The university program works with Vincennes University, and nine of the students graduated with an associate degree through the Early College Program supervised by Vincennes.
"Most of our seniors went on to a four-year university," Raby said. "We had a few students who went into the military and one who chose to go directly into the work force."
Raby said she and ACCU counselor Kate Lemon start early, visiting Hammond middle schools and talking to students and parents about the accelerated programs offered through the ACCU program.
"These students are taking college classes as early as their freshmen year," Raby said.
"They have to apply to come here, and we look at their test scores and other information to estimate their success. We provide transportation for students from Gavit, Morton and Clark. Students from Hammond High walk over because it's so close."
They said the dual credits students earn in the university program can be transferred to other universities.
The ACCU has a total of 280 students, from freshmen to seniors.
"We work really closely with students on college and career access," Lemon said.
"The point of this program is to offer early college access to students from low-income areas. It's a really good opportunity for students who may not otherwise have that conversation about post-secondary options."
Career Center options
Elsewhere in the Hammond Area Career Center, some 550 students are enrolled in career and technical classes. CTE counselor Cindy Lewis said she and Principal Scott Miller work closely with students to get them in the classes of their choice and make sure they are successful in getting internships.
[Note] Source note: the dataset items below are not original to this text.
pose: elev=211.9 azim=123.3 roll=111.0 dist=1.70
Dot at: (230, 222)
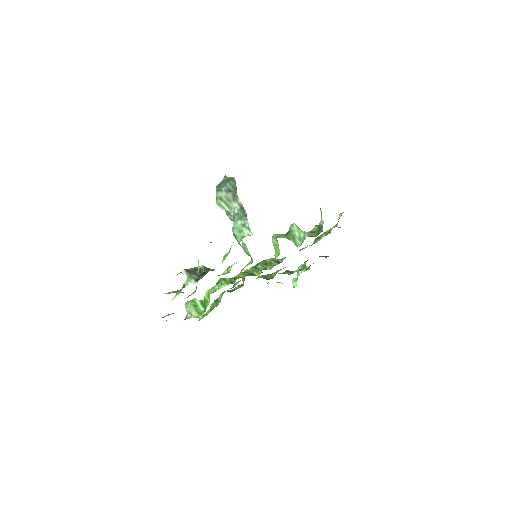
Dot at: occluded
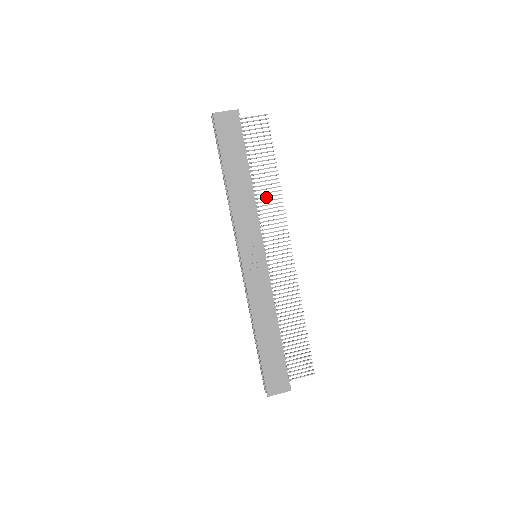
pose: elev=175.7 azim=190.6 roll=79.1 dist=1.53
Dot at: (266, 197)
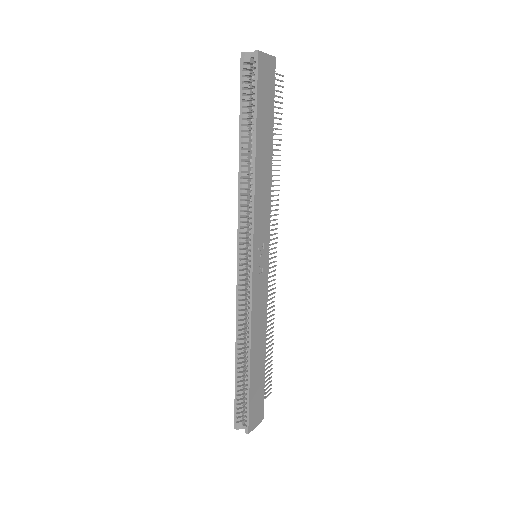
Dot at: occluded
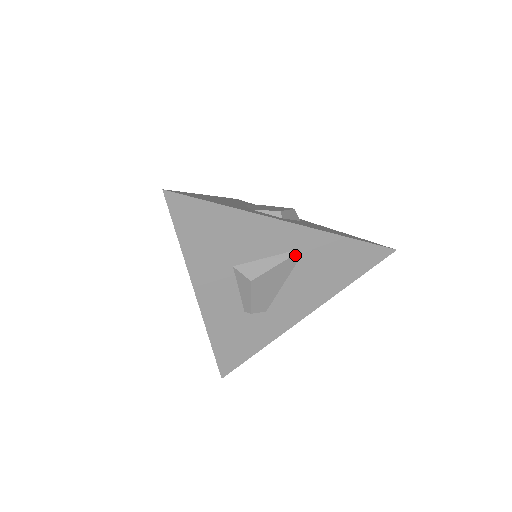
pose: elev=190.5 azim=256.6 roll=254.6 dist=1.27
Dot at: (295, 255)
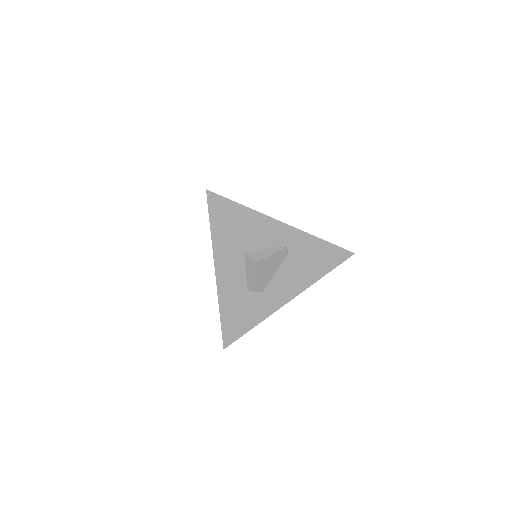
Dot at: (287, 249)
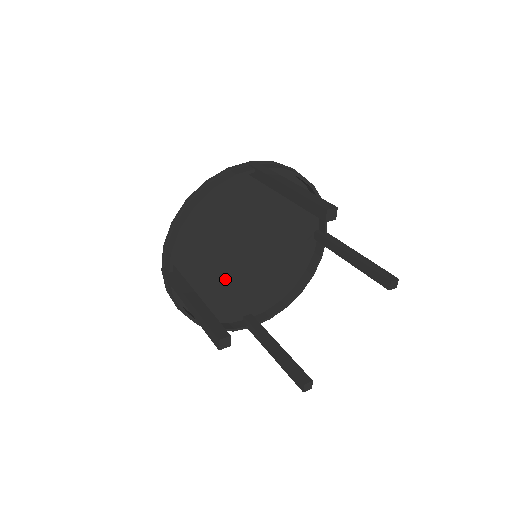
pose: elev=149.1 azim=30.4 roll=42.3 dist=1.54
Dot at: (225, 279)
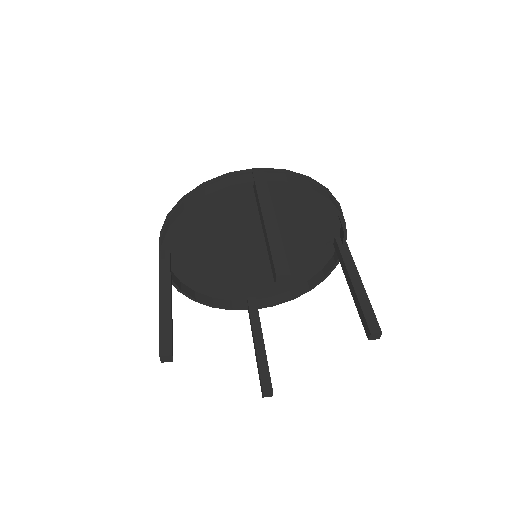
Dot at: (226, 266)
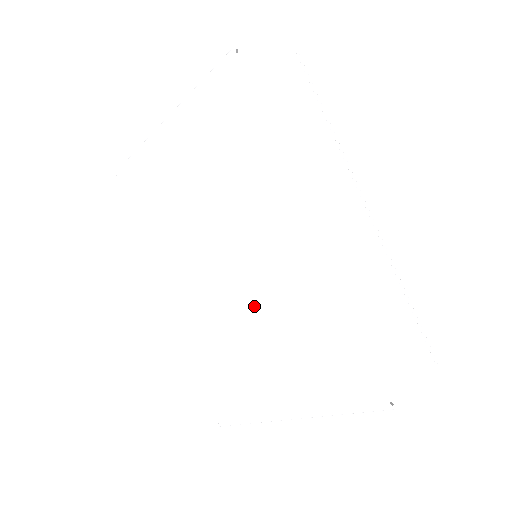
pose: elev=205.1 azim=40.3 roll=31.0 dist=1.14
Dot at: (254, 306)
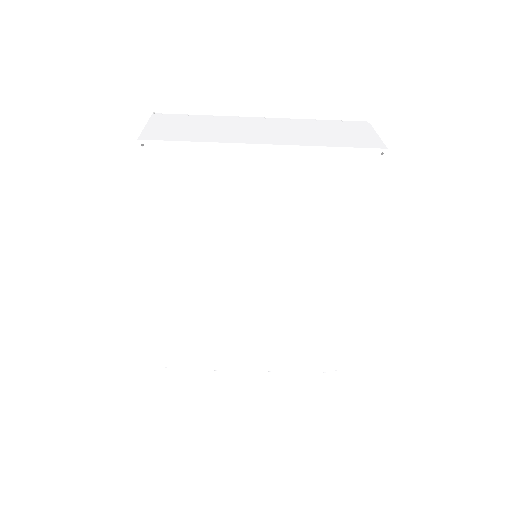
Dot at: (267, 308)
Hammond schools Assistant Superintendent Theresa Mayerik said the Hammond Area Career Center and the ACCU are helping to prepare students for postsecondary education and careers immediately after graduation from high school.
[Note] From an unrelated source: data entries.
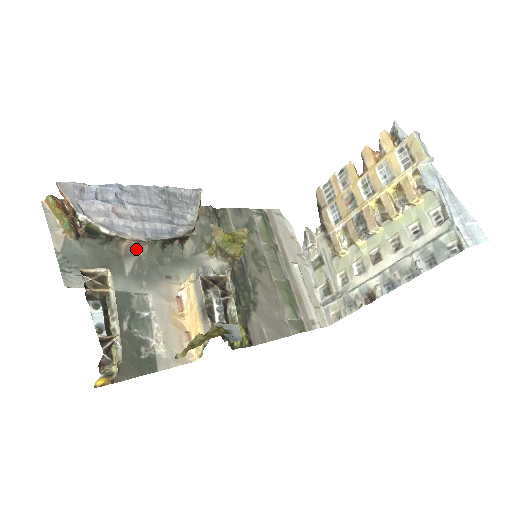
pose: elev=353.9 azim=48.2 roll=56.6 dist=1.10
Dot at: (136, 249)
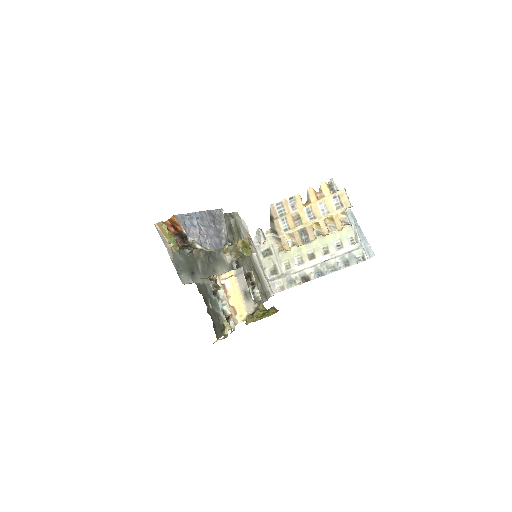
Dot at: (199, 254)
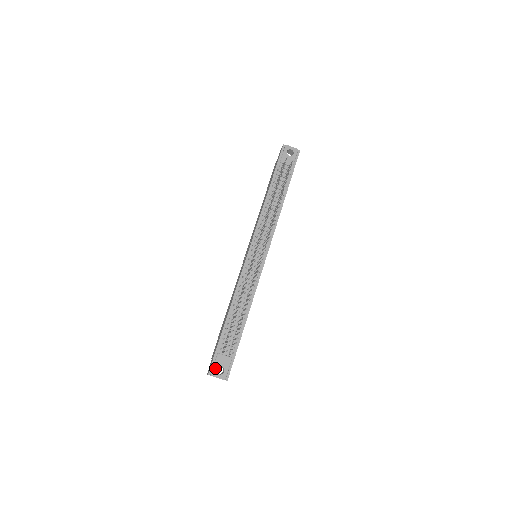
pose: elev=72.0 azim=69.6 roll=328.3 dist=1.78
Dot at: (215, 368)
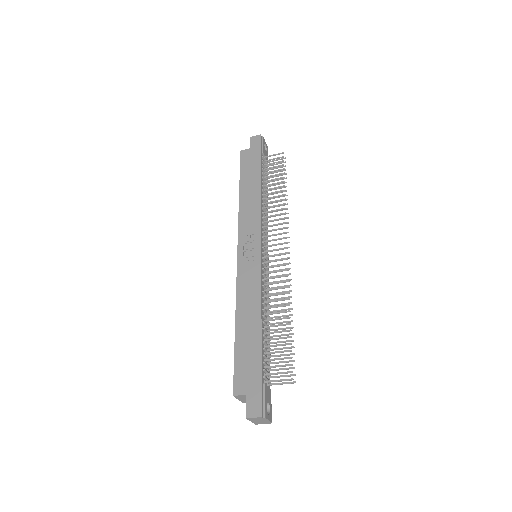
Dot at: (266, 406)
Bodley, the chef, said he closely follows the Indiana State Standards, which are highlighted on the board as students walk into the room.
On Thursday, students were learning about different types of sandwiches and how to make them. At the conclusion of the 2½-hour class, students made a Kentucky hot brown, an American hot sandwich originally created at the Brown Hotel in Louisville, Kentucky, by Fred K. Schmidt in 1926. The hot brown is an open-faced sandwich of turkey and bacon, covered in Mornay sauce and baked or broiled until the bread is crisp and the sauce begins to brown.
Lake Central's Lee will join her her classmate Korba on Oct. 20 working at Mrs. Dornberg's Culinary Experience in Highland. The two teens provide assistance to the owner.
Similarly, George Trinidad, who teaches industrial maintenance/welding, said he has students who are working in the community, and others who have joined local unions.
Thomas, the EMS instructor, also has students working at local hospitals and ambulance services. Highland High School graduate David Hoffman was at the career center last week acting as a patient for some students.
Hoffman, 20, who works at a local hospital and as an EMT, said he saved a lot of money in his education by taking the classes at the career center. "I really enjoy my job. I wanted to come back here and help out," he said as he laid on the floor and pretended to be a patient.